— TASK PROMPT —
Copy out the data below word for word, from its first line through the line that contains "genus: Viola", with both of those lines included.

+-------+

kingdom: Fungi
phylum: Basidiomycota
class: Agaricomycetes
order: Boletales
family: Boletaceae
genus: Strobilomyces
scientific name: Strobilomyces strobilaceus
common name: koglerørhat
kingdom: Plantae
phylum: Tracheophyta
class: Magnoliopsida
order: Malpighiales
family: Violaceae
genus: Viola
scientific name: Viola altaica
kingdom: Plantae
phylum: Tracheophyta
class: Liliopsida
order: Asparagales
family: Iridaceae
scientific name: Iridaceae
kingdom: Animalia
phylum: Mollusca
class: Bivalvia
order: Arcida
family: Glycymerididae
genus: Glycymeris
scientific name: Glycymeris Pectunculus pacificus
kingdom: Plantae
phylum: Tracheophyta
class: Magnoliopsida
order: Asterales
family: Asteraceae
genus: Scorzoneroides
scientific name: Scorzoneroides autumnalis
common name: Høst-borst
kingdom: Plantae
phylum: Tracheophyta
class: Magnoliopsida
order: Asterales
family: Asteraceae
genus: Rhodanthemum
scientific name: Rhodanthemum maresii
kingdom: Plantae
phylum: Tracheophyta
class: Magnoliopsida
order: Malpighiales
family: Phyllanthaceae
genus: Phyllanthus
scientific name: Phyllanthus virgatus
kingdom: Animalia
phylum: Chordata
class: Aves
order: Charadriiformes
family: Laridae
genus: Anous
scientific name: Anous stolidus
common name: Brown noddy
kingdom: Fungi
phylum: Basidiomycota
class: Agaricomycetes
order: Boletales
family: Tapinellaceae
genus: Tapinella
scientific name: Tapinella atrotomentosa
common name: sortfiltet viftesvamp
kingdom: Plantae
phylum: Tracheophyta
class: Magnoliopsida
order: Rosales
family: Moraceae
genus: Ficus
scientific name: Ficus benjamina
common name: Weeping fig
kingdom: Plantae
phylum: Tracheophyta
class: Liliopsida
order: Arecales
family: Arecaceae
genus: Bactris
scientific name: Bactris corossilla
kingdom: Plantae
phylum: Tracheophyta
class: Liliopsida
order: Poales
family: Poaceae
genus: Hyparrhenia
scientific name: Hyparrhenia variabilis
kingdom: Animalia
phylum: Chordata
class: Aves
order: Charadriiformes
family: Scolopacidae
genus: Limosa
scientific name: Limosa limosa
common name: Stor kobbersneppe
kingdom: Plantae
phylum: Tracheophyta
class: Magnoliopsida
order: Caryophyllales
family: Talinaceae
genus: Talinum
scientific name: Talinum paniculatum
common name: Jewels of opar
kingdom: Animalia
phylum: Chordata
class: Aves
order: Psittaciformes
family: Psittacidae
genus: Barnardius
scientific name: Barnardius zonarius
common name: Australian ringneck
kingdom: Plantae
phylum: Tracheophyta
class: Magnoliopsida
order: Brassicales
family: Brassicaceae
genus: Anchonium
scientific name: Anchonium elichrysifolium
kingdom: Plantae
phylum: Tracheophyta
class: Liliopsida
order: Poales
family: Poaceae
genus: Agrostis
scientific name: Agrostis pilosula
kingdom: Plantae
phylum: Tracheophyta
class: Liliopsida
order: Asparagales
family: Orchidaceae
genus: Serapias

+-------+

— ANSWER TO THE PROBLEM —
kingdom: Fungi
phylum: Basidiomycota
class: Agaricomycetes
order: Boletales
family: Boletaceae
genus: Strobilomyces
scientific name: Strobilomyces strobilaceus
common name: koglerørhat
kingdom: Plantae
phylum: Tracheophyta
class: Magnoliopsida
order: Malpighiales
family: Violaceae
genus: Viola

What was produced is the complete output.